Thoemmes F
Institut für Erziehungswissenschaft, Abteilung Empirische Bildungsforschung und Pädagogische Psychologie, Universität Tübingen, Tübingen.
Gesundheitswesen. 2011 Dec;73(12):880-3. doi: 10.1055/s-0031-1291198. Epub 2011 Dec 22.
Different research traditions have separately developed various theories of causal inference. Three of these approaches are contrasted in this paper. In particular, I will explore differences and similarities of the potential outcomes approach, the generalized causal inference framework of Campbell, and the theory of causal DAGs. Each of the 3 approaches has strengths and weaknesses; however I argue that it is possible to combine them in applied research. The potential outcomes approach offers an exact and formal definition of a causal effect, however it is not very informative as to which covariates need to be selected for adjustment. The Campbell framework lacks a precise mathematical definition of a causal effect, but offers a long list of threats to internal validity that researchers can try to rule out in their studies. Causal DAGs offer applied researchers a tool to find minimally sufficient adjustment sets of covariates that allow an unbiased estimation of a causal effect, given that researchers are willing and able to encode their causal assumptions of all important covariates.

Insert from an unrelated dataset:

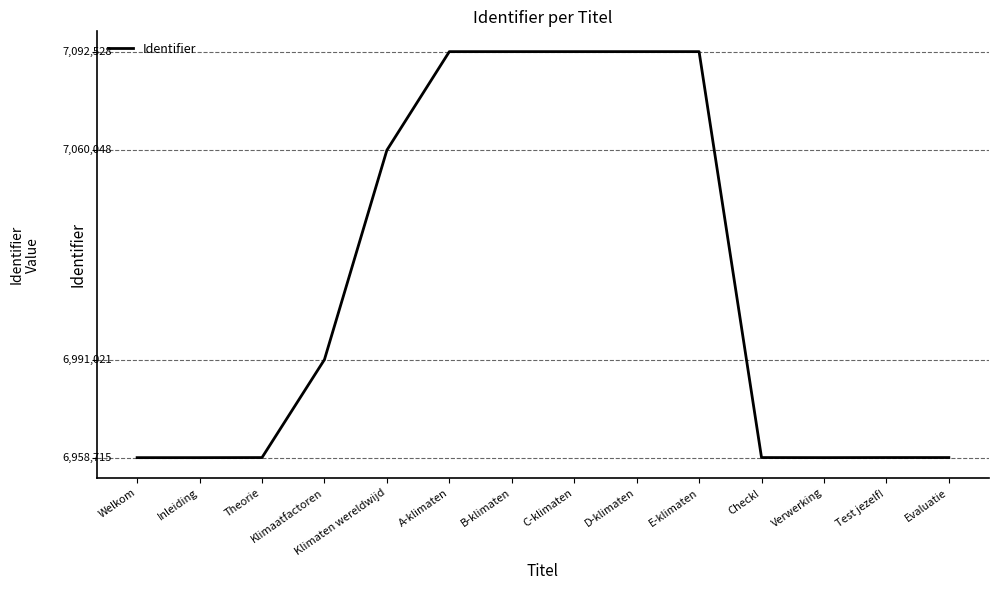

Reading left to right, what are all the values shown in this chart?

6958715	6958716	6958741	6991021	7060048	7092524	7092525	7092526	7092527	7092528	6958744	6958720	6958745	6958746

不同的研究传统分别发展出了各种因果推断理论。本文将对比其中三种方法。具体而言,我将探讨潜在结果法、坎贝尔的广义因果推断框架以及因果DAG理论之间的异同。这三种方法各有优缺点;然而,我认为在应用研究中可以将它们结合起来。潜在结果法提供了因果效应的精确形式定义,但其对于需要选择哪些协变量进行调整的指导作用不大。坎贝尔框架缺乏因果效应的精确数学定义,但提供了一长串对内部效度的威胁因素,研究人员可以在研究中尝试排除这些因素。因果DAG为应用研究人员提供了一种工具,在研究人员愿意且能够对所有重要协变量的因果假设进行编码的情况下,找到协变量的最小充分调整集,从而实现对因果效应的无偏估计。